■ Text under study:
There exists a large range of literature that addresses identifying large language model training data in a “black-box” environment where the training corpus is unknown. For instance, LLM training data sourcing has been assessed through min-k% prob, which is a detection method based on the assumption that a member of the training data is less likely to include words that have high negative log-likelihood (and are thus outlier words) compared to a non-member of the training data Shi et al. (2024), therefore considering "anomalous" vocabulary within a text.

Such an approach, based on the principles of Membership Interference Attacks (MIAs), an adversarial technique that seeks to determine whether a knowledge source is part of a model’s training data, is the most common method to identify LLM training data in “black-box” environments. Substantial literature also exists about utilizing MIA principles to identify corpora used to fine-tune LLMs, addressing word embeddings Mahloujifar et al. (2021), addressing NLP classification models for members of training corpora Shejwalkar et al. (2021), and addressing source text memorization Song and Shmatikov (2019).

However, such approaches based on MIA principles take a statistical and probabilistic approach to identifying LLM training data, ignoring other “signs” of sourcing that extend beyond simple copying or paraphrasing. Statistical measures such as only considering the likelihood of "anomalous" words ignore the broad relationships between ideas that exist in sentences of a source corpora that may manifest themselves in an LLM’s generated answer.

■ Tasks:
a - In the passage on detecting LLM training data, which work is cited for addressing source text memorization?
b - Output the passage on detecting LLM training data, starting with "There exists a" and going on through "within a text.".

■ Supplied information:
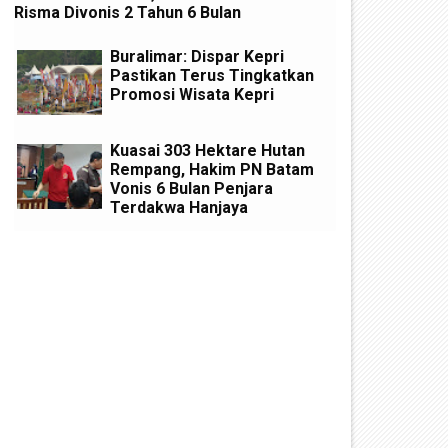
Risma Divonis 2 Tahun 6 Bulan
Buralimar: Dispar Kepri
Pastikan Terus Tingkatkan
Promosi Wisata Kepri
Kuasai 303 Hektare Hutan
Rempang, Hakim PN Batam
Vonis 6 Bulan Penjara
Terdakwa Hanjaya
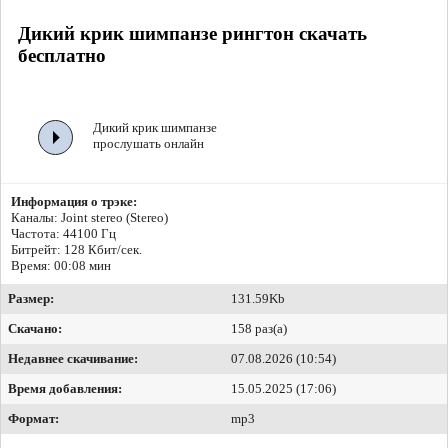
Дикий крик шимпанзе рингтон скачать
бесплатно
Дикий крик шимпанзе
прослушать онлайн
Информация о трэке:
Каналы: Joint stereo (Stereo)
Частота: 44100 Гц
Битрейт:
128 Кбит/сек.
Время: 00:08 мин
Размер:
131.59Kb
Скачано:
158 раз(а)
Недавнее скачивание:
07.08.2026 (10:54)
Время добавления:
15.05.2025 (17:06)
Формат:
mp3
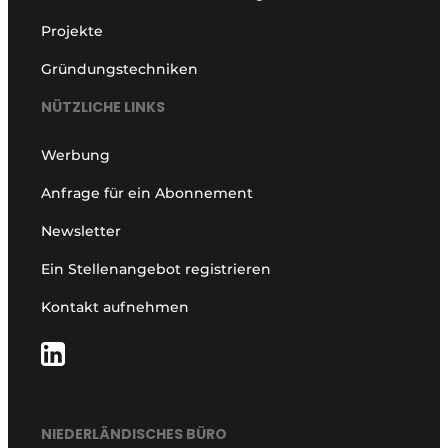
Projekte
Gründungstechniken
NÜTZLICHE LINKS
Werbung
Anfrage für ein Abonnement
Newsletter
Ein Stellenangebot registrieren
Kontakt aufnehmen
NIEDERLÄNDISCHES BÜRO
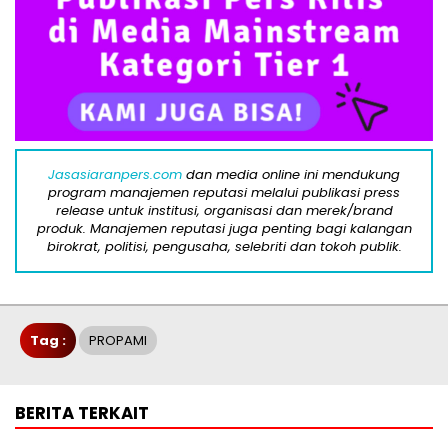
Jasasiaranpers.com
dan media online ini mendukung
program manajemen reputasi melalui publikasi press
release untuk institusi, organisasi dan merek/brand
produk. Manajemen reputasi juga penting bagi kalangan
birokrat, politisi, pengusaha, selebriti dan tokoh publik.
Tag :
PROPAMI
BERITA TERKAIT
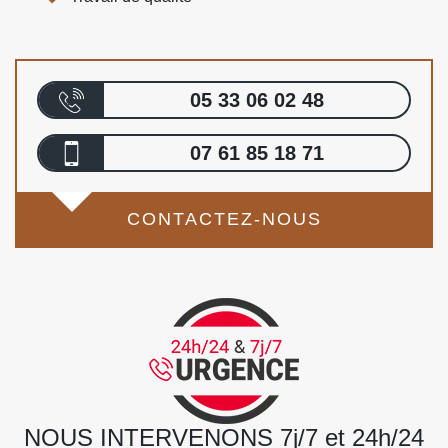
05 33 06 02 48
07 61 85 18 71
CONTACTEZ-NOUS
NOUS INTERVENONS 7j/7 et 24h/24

■ Task solutions:
a - Song and Shmatikov (2019).

b -
There exists a large range of literature that addresses identifying large language model training data in a “black-box” environment where the training corpus is unknown. For instance, LLM training data sourcing has been assessed through min-k% prob, which is a detection method based on the assumption that a member of the training data is less likely to include words that have high negative log-likelihood (and are thus outlier words) compared to a non-member of the training data Shi et al. (2024), therefore considering "anomalous" vocabulary within a text.